[Records]

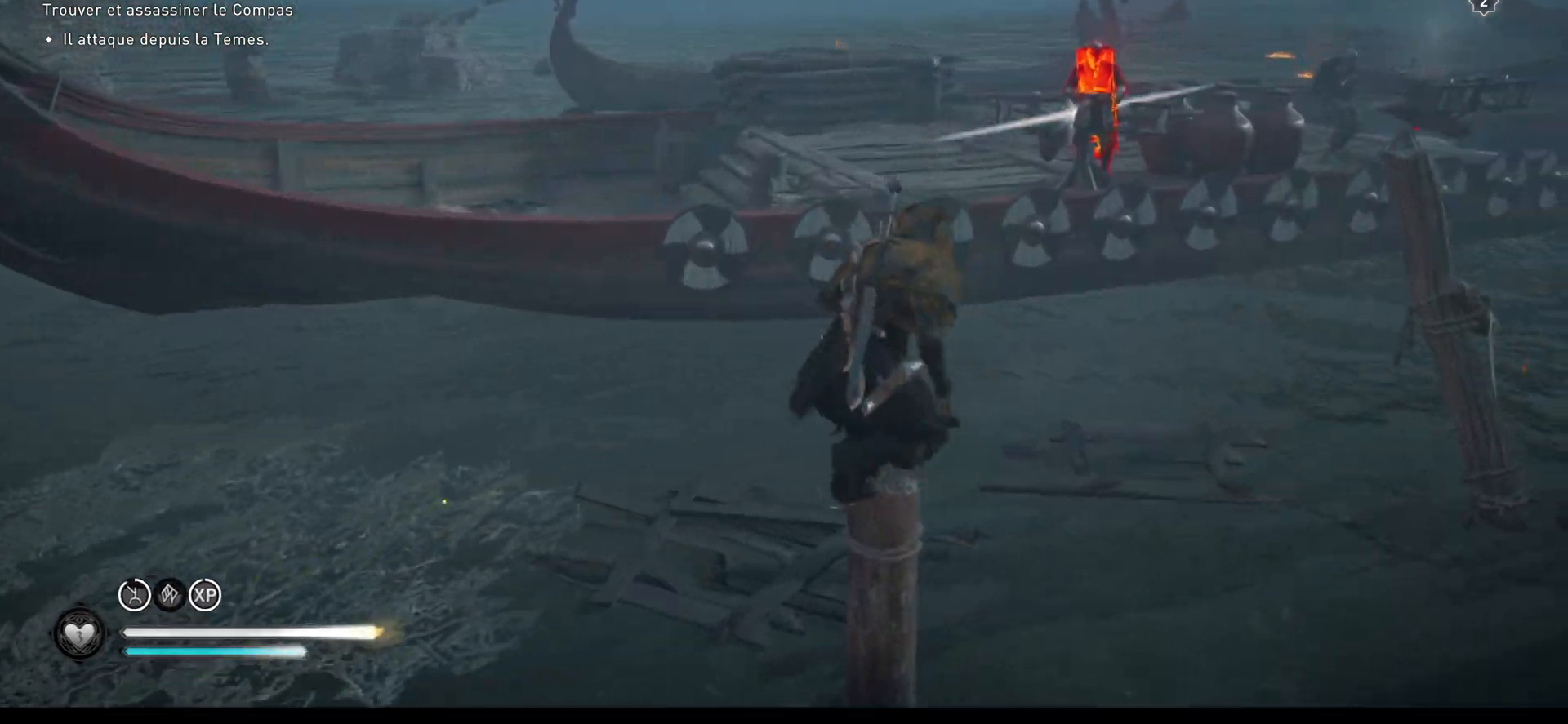
{"buttons": [], "left_stick": "up", "right_stick": "center", "events": [[50, "A", "up"], [117, "A", "down"], [183, "A", "up"], [267, "A", "down"], [333, "A", "up"], [417, "A", "down"], [500, "A", "up"]]}
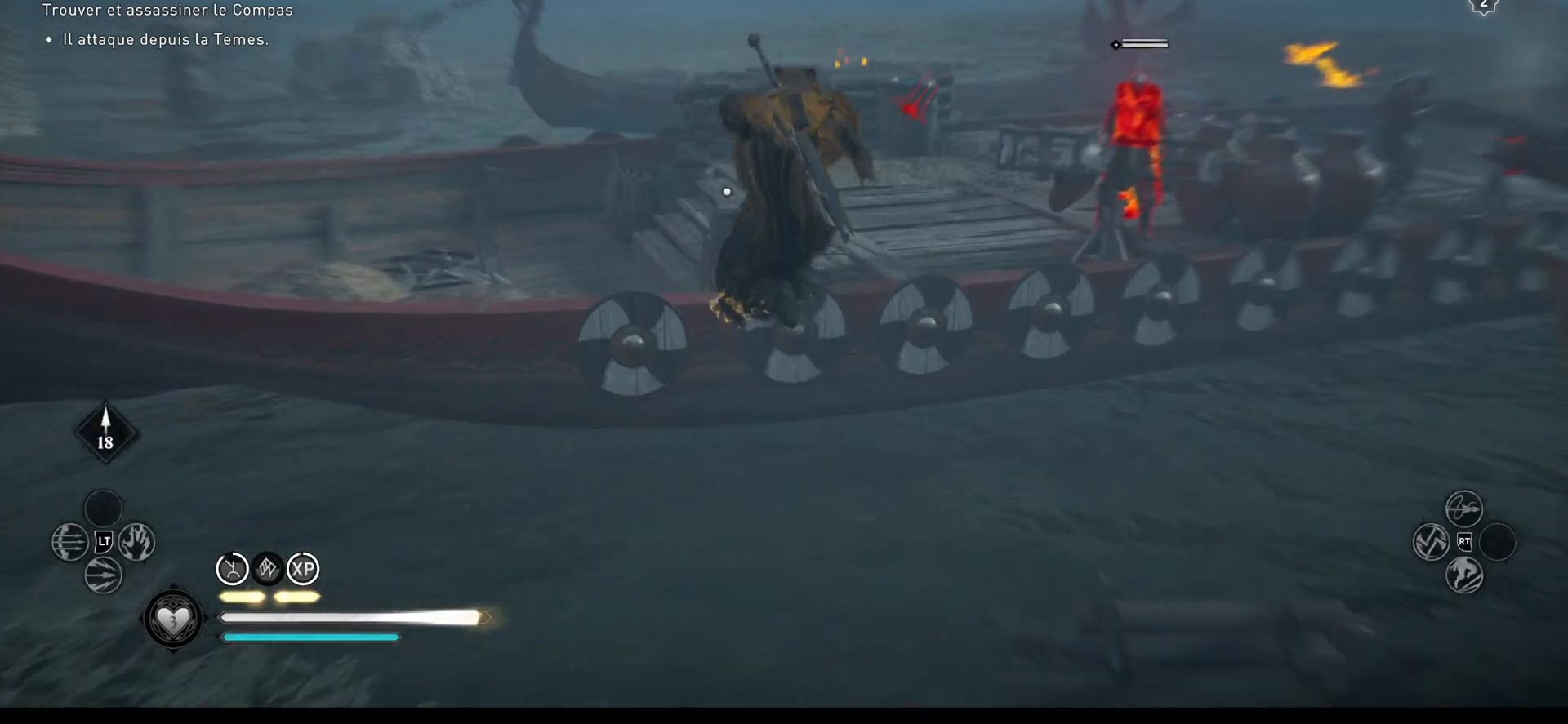
{"buttons": [], "left_stick": "up", "right_stick": "right", "events": [[33, "A", "down"], [67, "left_stick", "up-right"], [133, "A", "up"], [267, "right_stick", "right"], [500, "left_stick", "up"]]}
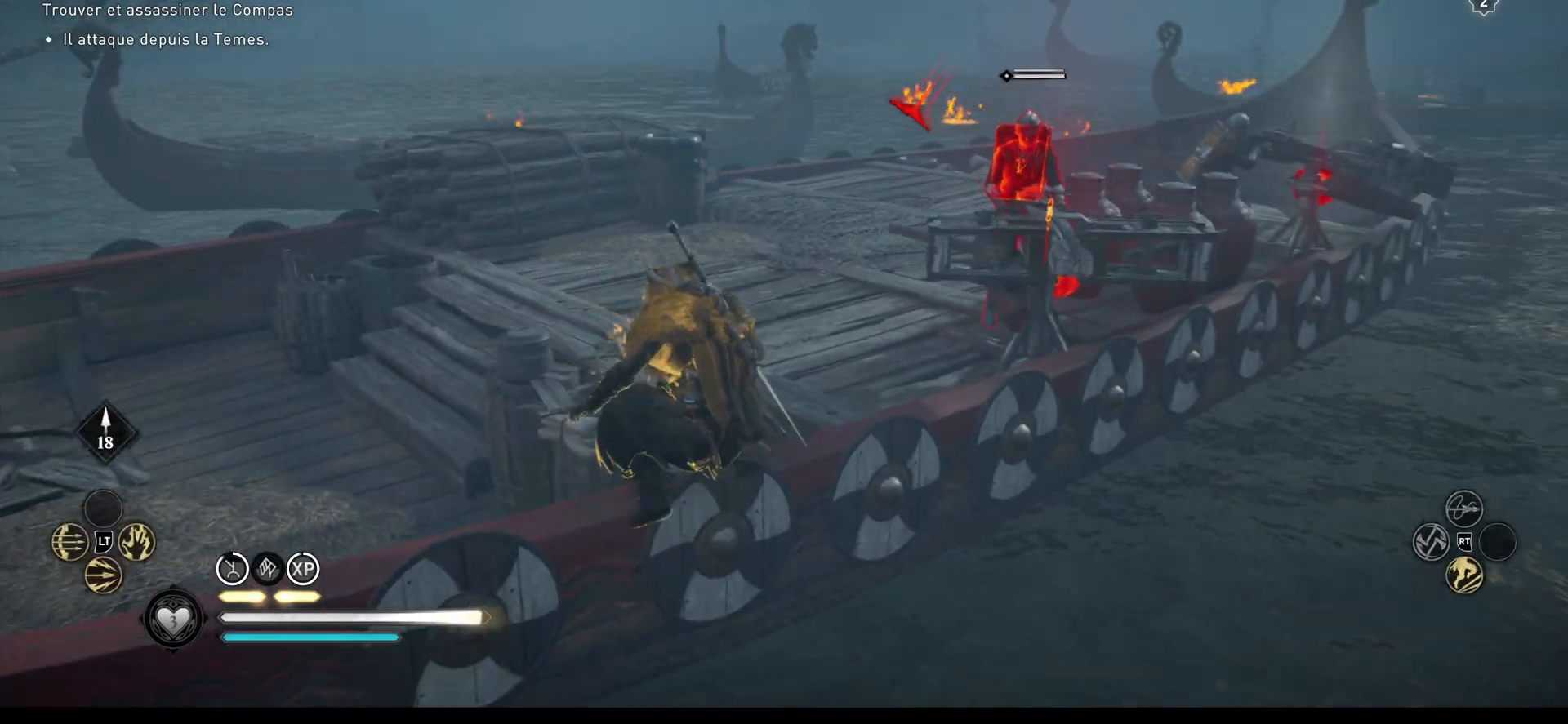
{"buttons": ["R1"], "left_stick": "up", "right_stick": "center", "events": [[17, "R1", "down"], [33, "right_stick", "center"], [83, "R1", "up"], [150, "R1", "down"], [200, "R1", "up"], [267, "R1", "down"], [317, "R1", "up"], [483, "R1", "down"]]}
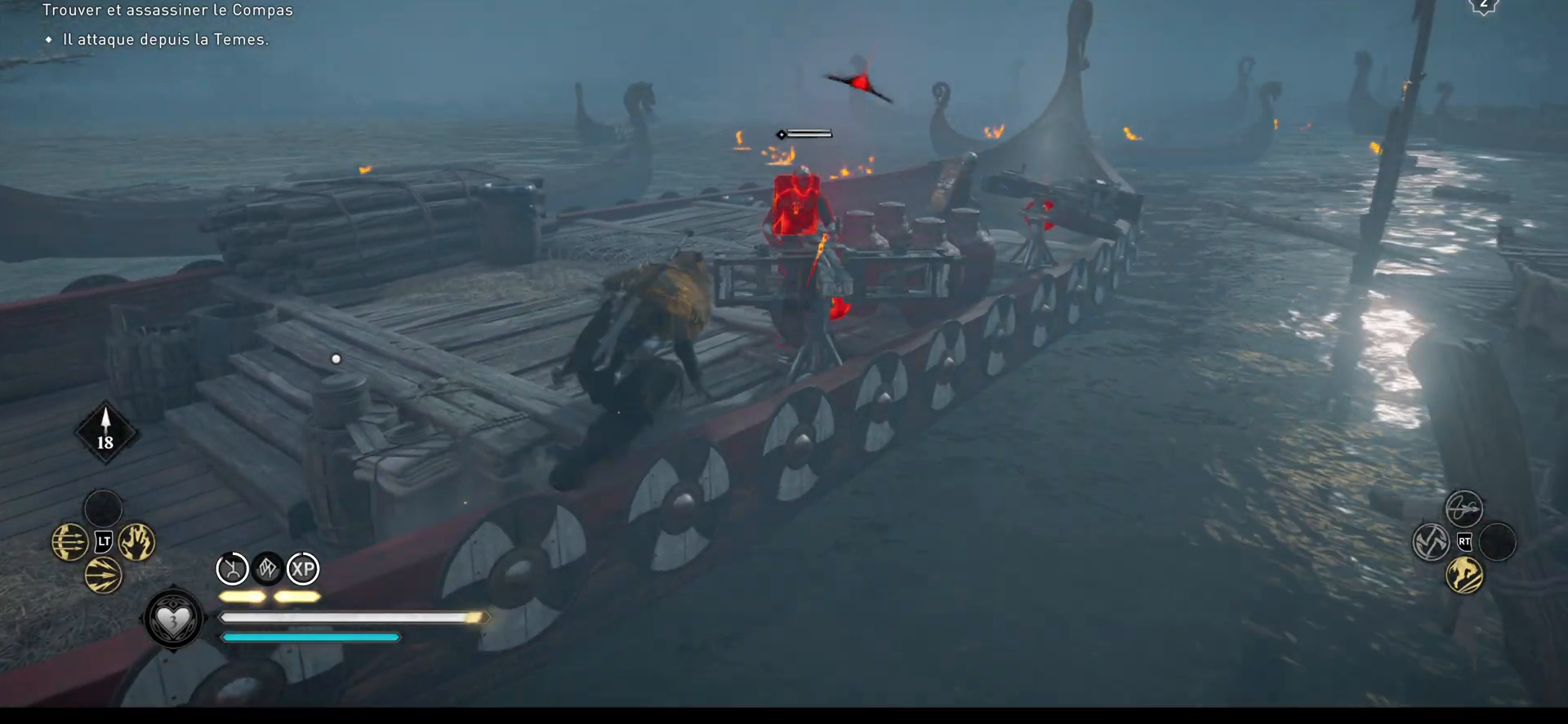
{"buttons": ["R1"], "left_stick": "up", "right_stick": "center", "events": [[67, "R1", "up"], [83, "R1", "down"], [183, "R1", "up"], [233, "R1", "down"], [317, "R1", "up"], [367, "R1", "down"], [433, "R1", "up"], [483, "R1", "down"]]}
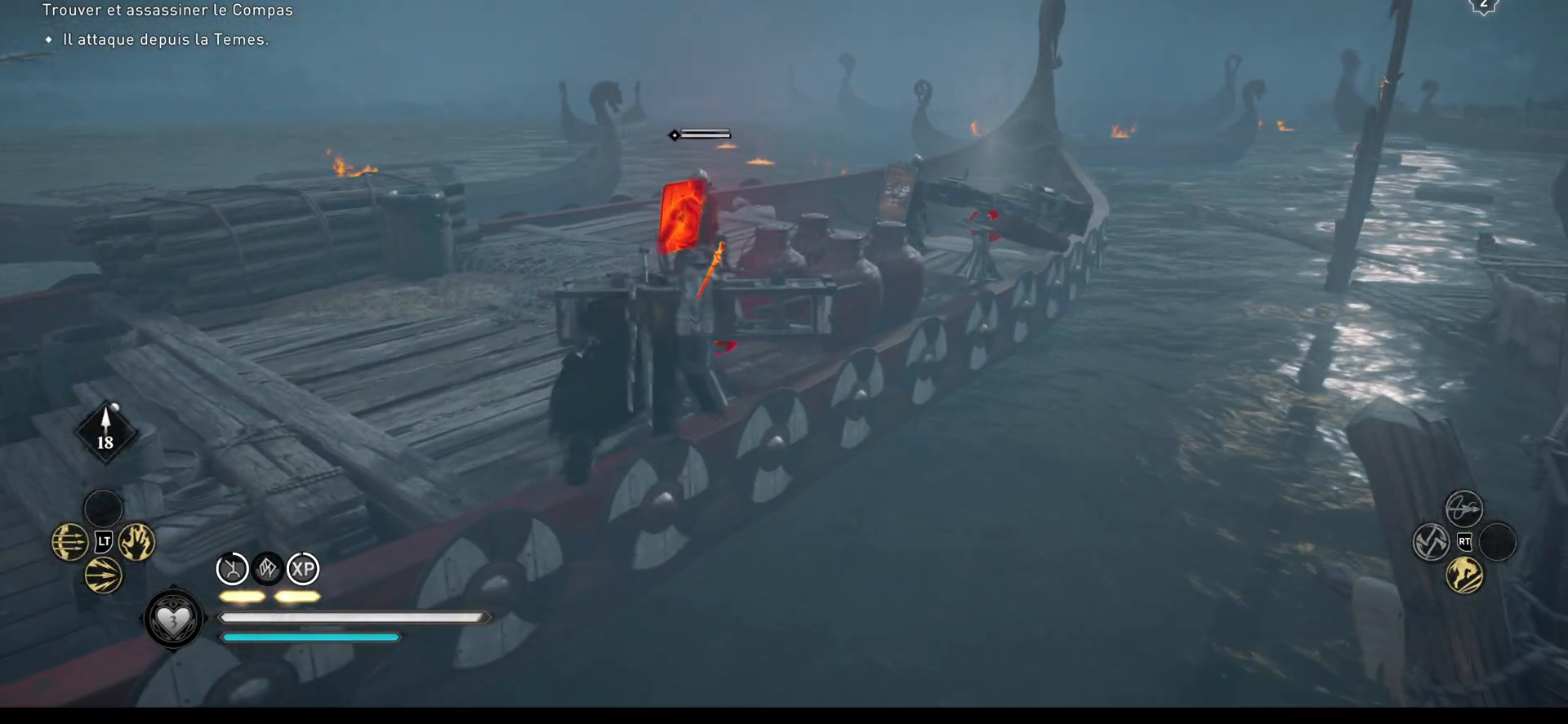
{"buttons": ["X"], "left_stick": "up-left", "right_stick": "center", "events": [[67, "R1", "up"], [117, "R1", "down"], [200, "R1", "up"], [267, "R1", "down"], [283, "left_stick", "up-left"], [350, "R1", "up"], [500, "X", "down"]]}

[/Records]

[Required action] Transcribe each record exactly as it stands, setting aside any pictures.

[Response area]
{"buttons": [], "left_stick": "up", "right_stick": "center", "events": [[50, "A", "up"], [117, "A", "down"], [183, "A", "up"], [267, "A", "down"], [333, "A", "up"], [417, "A", "down"], [500, "A", "up"]]}
{"buttons": [], "left_stick": "up", "right_stick": "right", "events": [[33, "A", "down"], [67, "left_stick", "up-right"], [133, "A", "up"], [267, "right_stick", "right"], [500, "left_stick", "up"]]}
{"buttons": ["R1"], "left_stick": "up", "right_stick": "center", "events": [[17, "R1", "down"], [33, "right_stick", "center"], [83, "R1", "up"], [150, "R1", "down"], [200, "R1", "up"], [267, "R1", "down"], [317, "R1", "up"], [483, "R1", "down"]]}
{"buttons": ["R1"], "left_stick": "up", "right_stick": "center", "events": [[67, "R1", "up"], [83, "R1", "down"], [183, "R1", "up"], [233, "R1", "down"], [317, "R1", "up"], [367, "R1", "down"], [433, "R1", "up"], [483, "R1", "down"]]}
{"buttons": ["X"], "left_stick": "up-left", "right_stick": "center", "events": [[67, "R1", "up"], [117, "R1", "down"], [200, "R1", "up"], [267, "R1", "down"], [283, "left_stick", "up-left"], [350, "R1", "up"], [500, "X", "down"]]}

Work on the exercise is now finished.